We have to reduce demands on Medicare. This mostly involves identifying and implementing earlier and smarter interventions to reduce health care problems and lower cost trends. Beneficiaries would get sicker later, get sick less frequently, and stay in costly chronic health status for shorter periods of time. Some of the tools here involve enhanced, but more targeted, benefits (preventive care, more customized drugs, cost-effective technology) and more effective case management, care coordination, and information therapy (the timely prescription and availability of evidence-based health information to meet individuals' specific needs and support their engagement in sound decision-making). If we could target populations at risk more effectively, the potential high-cost cases would be caught earlier, while low-cost beneficiaries would be left alone. It would be even more helpful, however, if the components of the health care system that deal with everyone below age sixty-five delivered a healthier population into Medicare when they first become eligible.

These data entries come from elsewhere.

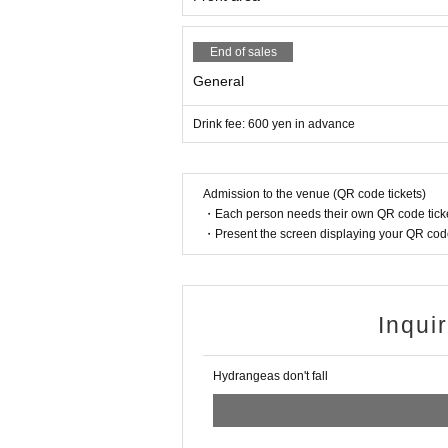
End of sales
General
Drink fee: 600 yen in advance
Admission to the venue (QR code tickets)
・Each person needs their own QR code ticke
・Present the screen displaying your QR code 
Inqui
Hydrangeas don't fall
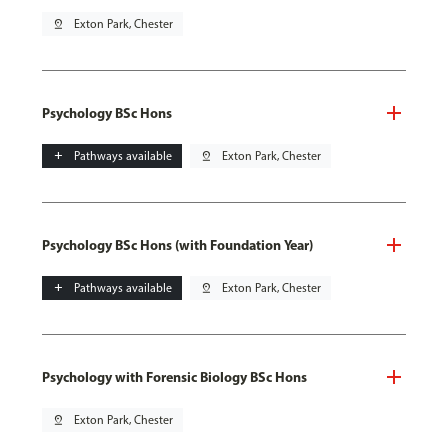
pin_drop
Exton Park, Chester
Psychology BSc Hons
add
Pathways available
pin_drop
Exton Park, Chester
Psychology BSc Hons (with Foundation Year)
add
Pathways available
pin_drop
Exton Park, Chester
Psychology with Forensic Biology BSc Hons
pin_drop
Exton Park, Chester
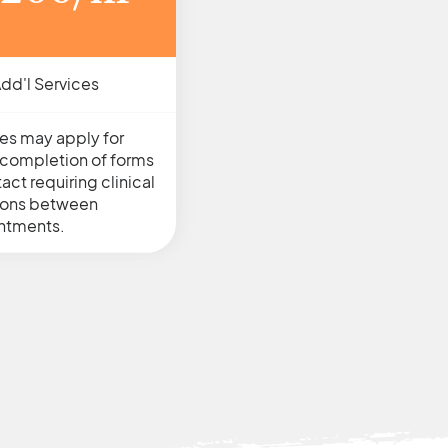
dd'l Services
es may apply for
s, completion of forms
act requiring clinical
ions between
ntments.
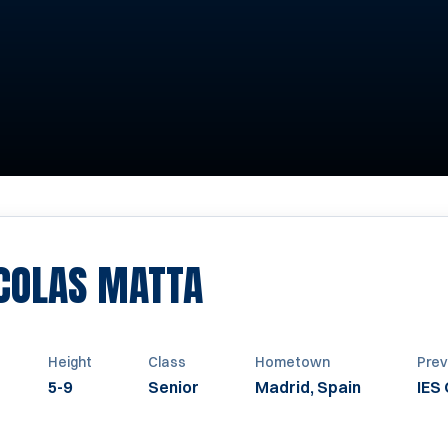
SEASON 2019-2
ICOLAS MATTA
Height
Class
Hometown
Prev
5-9
Senior
Madrid, Spain
IES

We should reward efficiency gains in the delivery of care that provide much more intelligent and targeted pay-for-performance incentives (focused on health outcomes), squeeze out high-cost/low-value extremes of care delivery by medical providers, reduce its geographic variation, converge medical practice toward more efficient health delivery models, and measure and make more transparent the relative performance of accountable health care providers. We need to discover better value and the real costs of care through competitive bidding mechanisms, tiered cost-sharing tied to value at the point of purchase and decision-making by consumers, and better differentiated private plan options. We also must develop new delivery systems that focus on a life cycle of care and reward a broader array of health-enhancing investments.
And when reducing demand and rewarding efficiency nevertheless come up short of what our economy can and will hand over to the Medicare program, the less satisfying but necessary tools of fiscal triage must prioritize and target public spending on the basis of medical and income need, combined with the greatest opportunities for improvement in the value of care delivered and received.

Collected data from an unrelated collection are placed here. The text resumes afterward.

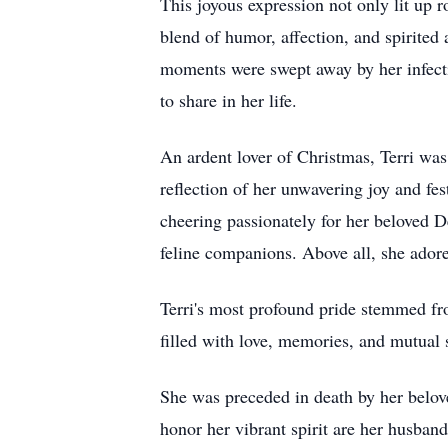
This joyous expression not only lit up 
blend of humor, affection, and spirited
moments were swept away by her infect
to share in her life.
An ardent lover of Christmas, Terri was
reflection of her unwavering joy and fest
cheering passionately for her beloved D
feline companions. Above all, she adore
Terri's most profound pride stemmed fro
filled with love, memories, and mutual
She was preceded in death by her belov
honor her vibrant spirit are her husban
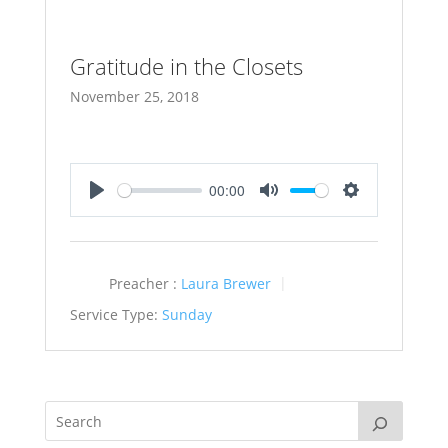
Gratitude in the Closets
November 25, 2018
00:00
Play
Mute
Settings
Preacher :
Laura Brewer
Service Type:
Sunday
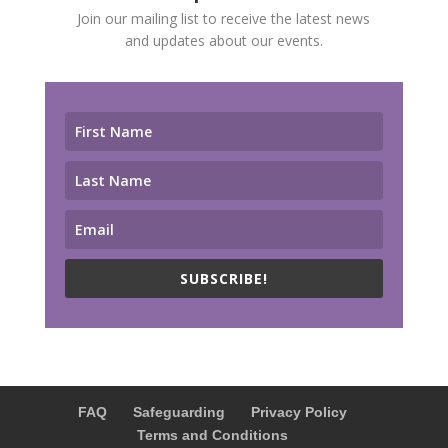
Join our mailing list to receive the latest news
and updates about our events.
SUBSCRIBE!
FAQ
Safeguarding
Privacy Policy
Terms and Conditions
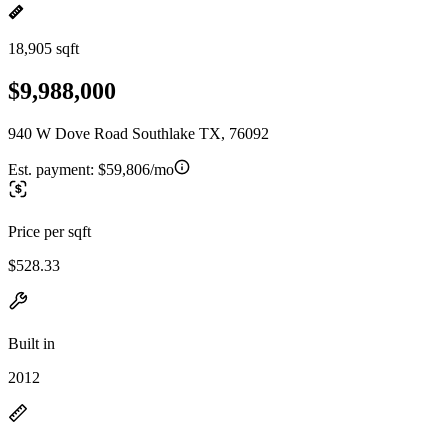
18,905 sqft
$9,988,000
940 W Dove Road Southlake TX, 76092
Est. payment:
$59,806/mo
Price per sqft
$528.33
Built in
2012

A decade or two ago, prefunding our Medicare promises to younger and future generations might have offered a promising, though challenging, alternative policy path. But today, that will not work. Too much time has elapsed to pull off that difficult transition, given the changing demographics of the current and future cohorts of Medicare beneficiaries and working taxpayers. A modified version of the traditional Medicare fee-for-service program will be with us for many more decades.
I would personally favor another run at building the foundation for true competition between traditional Medicare and private plans, operating off a competitive bidding/premium support model, but we have lost too much time and political ground since the late 1990s to move very far in that direction now. Even an indexed voucher, whose initial level was set politically, as suggested by Mark V. Pauly in his new AEI Press book, Markets Without Magic: How Competition Might Save Medicare, remains off the political table in the near term. Like it or not, a good bit of the necessary improvement in Medicare will have to come from a better managed traditional program that tears down its longstanding structural silos that impede the efficient and more affordable delivery of health care, and finally uses value-based purchasing tools more effectively and strategically.
Thomas P. Miller is a resident fellow at AEI.